L’empire des invisibles

Chapitre 13

J. — On ne vous présente plus, Ayida. Les lwas qui ont intégré les Noctes au lieu de les combattre ne font pas l’unanimité auprès de leurs adelphes. Il paraît que vous avez gardé contact avec certains d’entre eux, toujours hors-la-loi, même une fois votre médaille en poche ?

Ayida — C’est vrai ! Avec la bénédiction et la surveillance des Caciques, évidemment. Certains pourraient en profiter pour essayer de me soutirer leurs secrets… (rires)

J. — Le Baron Samedi fait-il partie de ces privilégiés ?

Ayida — Vous y allez franco ! Non, pas du tout. On donnerait cher pour avoir de ses nouvelles plus souvent, mais il s’est fait discret depuis l’assassinat de Maman Brigitte.

J. — Vous n’avez pas peur des mots…

Ayida — De quoi ? Même si Brigitte l’a cherché, ça reste un meurtre. (froncement de sourcils) C’est difficile à avaler pour nous tous, Noctes ou non. Je pense pas que Samedi résiste longtemps à l’envie de se venger. On reste alertes pour assurer la sécurité de tous ceux à qui il pourrait s’en prendre, humains comme cryptides. […]

Interview réalisée par Jason Garday, extraite de l’Hébraïque, édition du 26 septembre 2013.



Attila se contemple dans la glace.

Exceptées trois mèches qui rebiquent et osent battre son front, ses cheveux ont retrouvé la brillance octroyée par la cire et la rigueur millimétrée qu’il leur a toujours imposées. La nuit a creusé ses traits et rougi le coin de ses paupières. De discrets cernes s’arquent au-dessus de ses pommettes, seuls sourires de son visage plongé dans une intense observation.

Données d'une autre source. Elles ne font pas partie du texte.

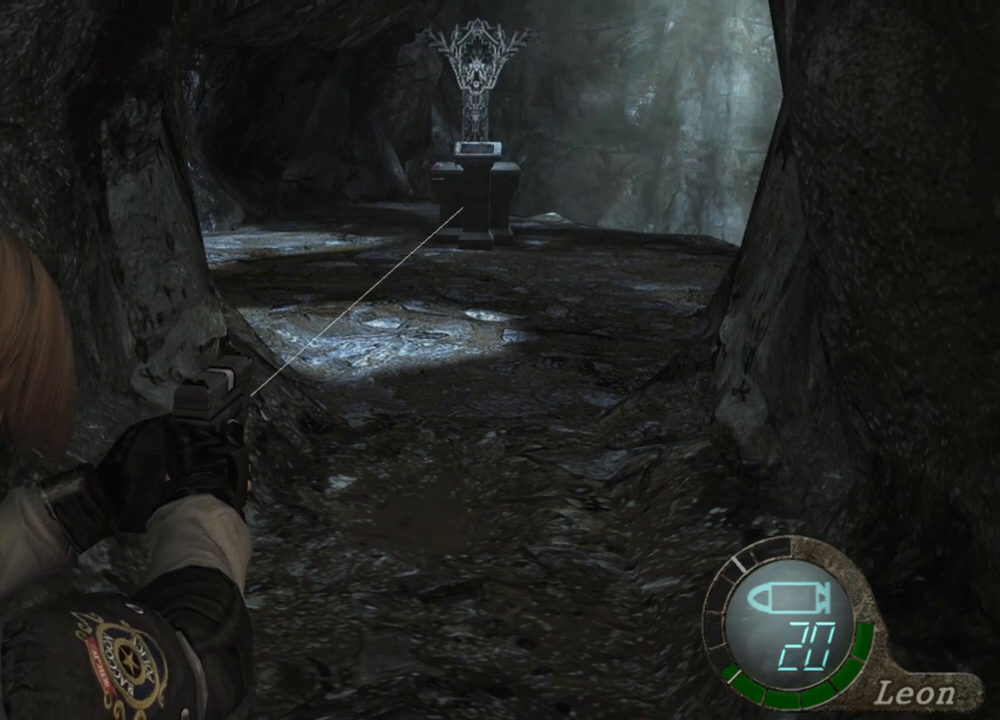
{"keys": [], "mouse": ["right"], "events": []}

Boursouflée de ses lèvres fines, sa bouche dévoile le haut de ses incisives, m’as-tu-vues comme les quenottes d’un gamin grandi trop vite. Le carré de sa mâchoire s’adoucit dans sa courbe décisive, et donne au bas de son crâne une rondeur impromptue.

Sous son cou s’évasent des épaules délassées dont l’ossature se devine juste sous la peau. Elles se prolongent en bras un peu trop noueux et en mains manucurées. Deux tétons roses tranchent avec le plat d’un torse aux pectoraux presque inexistants, aux abdominaux moins saillants que le discret nœud du nombril.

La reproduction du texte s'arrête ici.